Per quanto concerne il ruolo dell'Ufficio di coordinamento, la Commissione ha recepito positivamente i propositi del Consiglio federale di rivedere il contratto tra il DFGP e l'Ufficio di coordinamento e di affidare a una nuova organizzazione nazionale indipendente la rappresentanza degli interessi dei laboratori di analisi del DNA nei confronti di fedpol.

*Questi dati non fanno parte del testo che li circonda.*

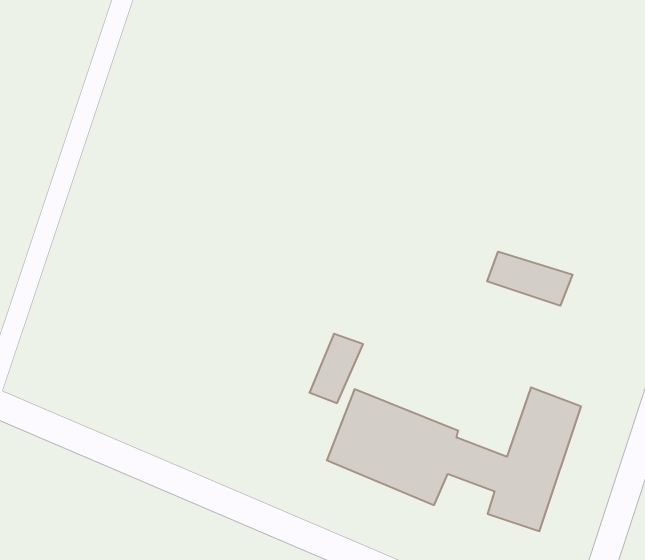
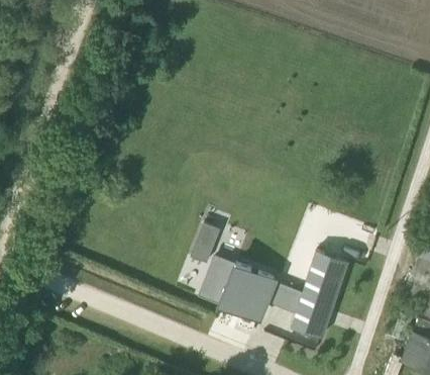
building: [487,252,573,306] -> none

Il quadro giuridico attuale prevede che la vigilanza sui laboratori di analisi del DNA spetti a fedpol, che l'ha però sostanzialmente delegata al Servizio di accreditamento svizzero (SAS), cui compete anche l'accreditamento dei laboratori. Dando seguito alla raccomandazione della Commissione, il Consiglio federale ha esaminato la delega della vigilanza al SAS e l'idoneità di questo a svolgere tale compito, giungendo alla conclusione che la delega non pone problemi e che il SAS è idoneo. Pur apprezzando il fatto che l'esame abbia avuto luogo, la Commissione resta dell'avviso che il doppio ruolo svolto dal SAS non sia scevro da criticità.



La Commissione ha inoltre preso atto con favore del fatto che in Svizzera vi è stato un calo delle analisi del DNA ordinate dai Cantoni. Non è possibile verificare se, partendo da questo solo dato, vi è stata un'armonizzazione delle prassi cantonali. È tuttavia probabile che il calo in questione sia dovuto alla decisione di principio presa dal Tribunale federale nel 2014, che avrebbe indotto i Cantoni a tenere maggiormente conto del principio di proporzionalità e a ricorrere quindi con meno frequenza all’analisi del DNA. È peraltro ancora presto per capire se la prevista modifica del Codice di procedura penale, con la quale ci si propone di definire con maggior precisione le condizioni cui è subordinato il ricorso all'analisi del DNA, potrà contribuire ad armonizzare le prassi dei Cantoni.

Presieduta dalla consigliera agli Stati Maya Graf (I Verdi, BL), la Commissione si è riunita a Berna il 9 novembre 2021.